I saw a video interview with Echenoz a few weeks ago, in which the novelist described his writing method as facilitating the construction of phrases: finding words he wanted to put together and working on them till they couldn't seem to get better. Lac is a good example. Here is an a spy ringing at doors in an apartment house to make sure nobody's home:
À quinze heures et quelques chacun se trouvait à son travail, son école ou sa crèche, le coup de sonnette ne suscita que des mouvements de menton méfiants de chats drogués au kangourou haché, abrutis sur leurs coussins de kapok malpropres.And here is a woman walking down a messy street:
[At a little after three in the afternoon, everybody was at work, school, or daycare; the sound of the doorbell stirred up nothing more than the chins of a few cats stuffed silly with chopped kangaroo, stoned on their grubby kapok cushions.] (154)

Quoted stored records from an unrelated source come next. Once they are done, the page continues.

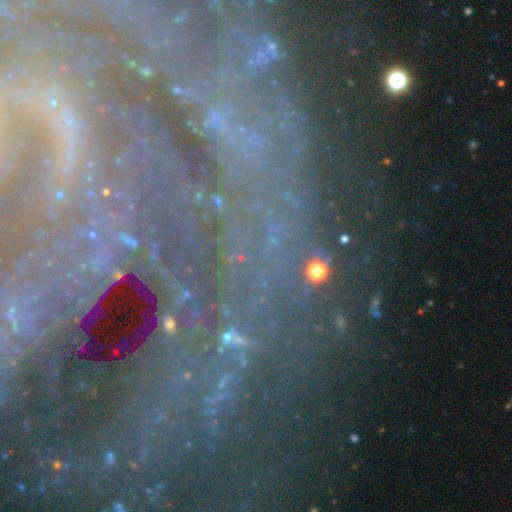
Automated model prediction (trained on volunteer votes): A featured or disk galaxy (45%).

Vote fractions:
- Smooth or featured? featured or disk: 45% / star or artifact: 42% / smooth: 14%
- Merging? none: 70% / minor disturbance: 14% / major disturbance: 11% / merger: 5%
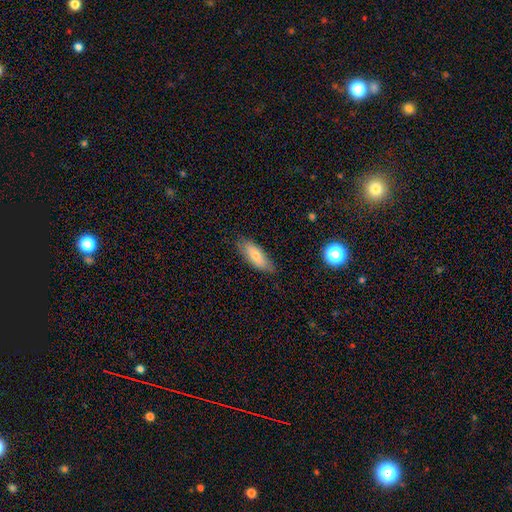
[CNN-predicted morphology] smooth_or_featured: smooth (p=0.74) [alt: featured or disk p=0.20]
how_rounded: in between (p=0.70) [alt: cigar-shaped p=0.28]
merging: none (p=0.79) [alt: minor disturbance p=0.17]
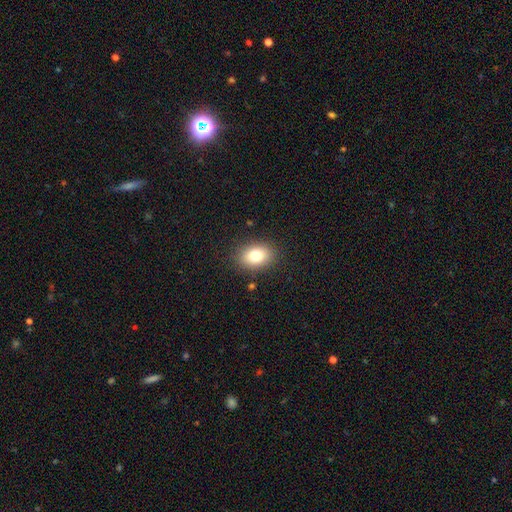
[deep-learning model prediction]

Avisant une carte à jouer solitaire, égarée là face contre terre, Suzy s'abstient de la retourner du bout du pied comme si c'était une vieille pierre plate dans une campagne sèche, craignant les dames de pique autant que les nœuds d'aspics.It strikes me that phrases like that might not just "come" in the course of executing a novel. They might pre-exist the novel, which is then constructed as a gallery in which to show them off.
[Spotting a single playing card face down on the ground, Suzy avoided flipping it over with the tip of her boot, as if it were an old flat stone in a desert place – she dreaded queens of spades like they were nests of vipers.] (162-63)
Echenoz, Jean. Lac. 1989. Paris: Minuit, 2008.